Per aiutare le aziende italiane, soprattutto le PMI a comprendere l’importanza strategica della sostenibilità, sono necessarie strategie che viaggino su due binari, diversi ma convergenti: il primo è la promozione della cultura e della consapevolezza che non c’è alternativa al ripensamento del vecchio modello di business; il secondo è lo studio di piani di supporto alle PMI virtuose.
Qui sono importanti le strategie delle grandi imprese che in questi anni si stanno impegnando ad aiutare le piccole della loro catena di fornitura a porre in atto criteri e obiettivi di sostenibilità, ma è anche indispensabile che i governi mettano a disposizione degli incentivi alla sostenibilità, quali premialità nei bandi di gara, defiscalizzazione degli investimenti oppure pongano in essere operazioni simili a quanto fatto con l’Industria 4.0. È necessario che ci sia un riconoscimento in termini di reputazione anche per le aziende che pongono in essere le buone pratiche di sostenibilità in modo che questa trasparenza venga riconosciuta sul mercato, fra i consumatori e in generale dagli stakeholder di riferimento.
C’è da dire, però, che l’Italia – come noto – soffre di una drammatica carenza nel decidere e scegliere la centralità della ricerca, dell’educazione, della formazione, dell’innovazione e quindi nel fornire adeguati finanziamenti a questi settori.
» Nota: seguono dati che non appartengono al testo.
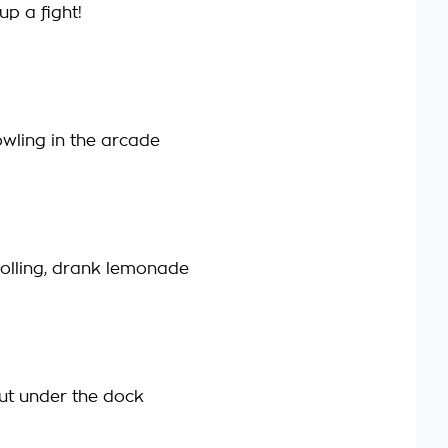
up a fight!
wling in the arcade
olling, drank lemonade
t under the dock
In questo modo, al di là delle eccellenze che fortunatamente ci sono, non si rischia di non cogliere le straordinarie opportunità che si stanno presentando?
Quando nel giugno 2017, ha aderito, insieme alle maggiori associazioni datoriali al Patto di Milano promosso da ASviS – in cui le organizzazioni firmatarie hanno indicato al decisore politico le azioni di contesto necessarie ad agevolare la transizione verso un modello di sviluppo sostenibile – Confindustria ha fatto propri due punti del patto che sono considerati prioritari e sui quali intende lavorare, sviluppando progetti e attività: la riduzione degli impatti ambientali e l’education.
Confindustria intende proprio riportare la formazione al centro dell’agenda del Paese. Soltanto in questo modo sarà possibile sviluppare nella nostra società, nell’economia, nel lavoro quella intelligenza che, da sempre, è l’energia indispensabile per andare nel futuro. Bisogna ricostruire un legame strutturale tra le nostre scuole, i nostri ITS, le nostre università e il sistema produttivo. L’Italia è la seconda potenza manifatturiera in Europa ma tanti giovani non lo sanno, non considerano l’industria come un’opportunità per il loro futuro perché spesso non riescono ad intercettarla durante gli anni della loro formazione scolastica: il risultato è che abbiamo tante imprese che vogliono assumere giovani e dall’altro lato tanti giovani che vorrebbero essere assunti e non trovano lavoro e non li trovano perché hanno fatto scelte formative sbagliate.
All’estero, invece, questo collegamento tra istruzione e impresa è una assoluta priorità. Dobbiamo far sì che anche in Italia si raggiunga questo risultato a partire da una forte azione di sistema su temi come orientamento, alternanza scuola-lavoro, ITS, dottorati industriali.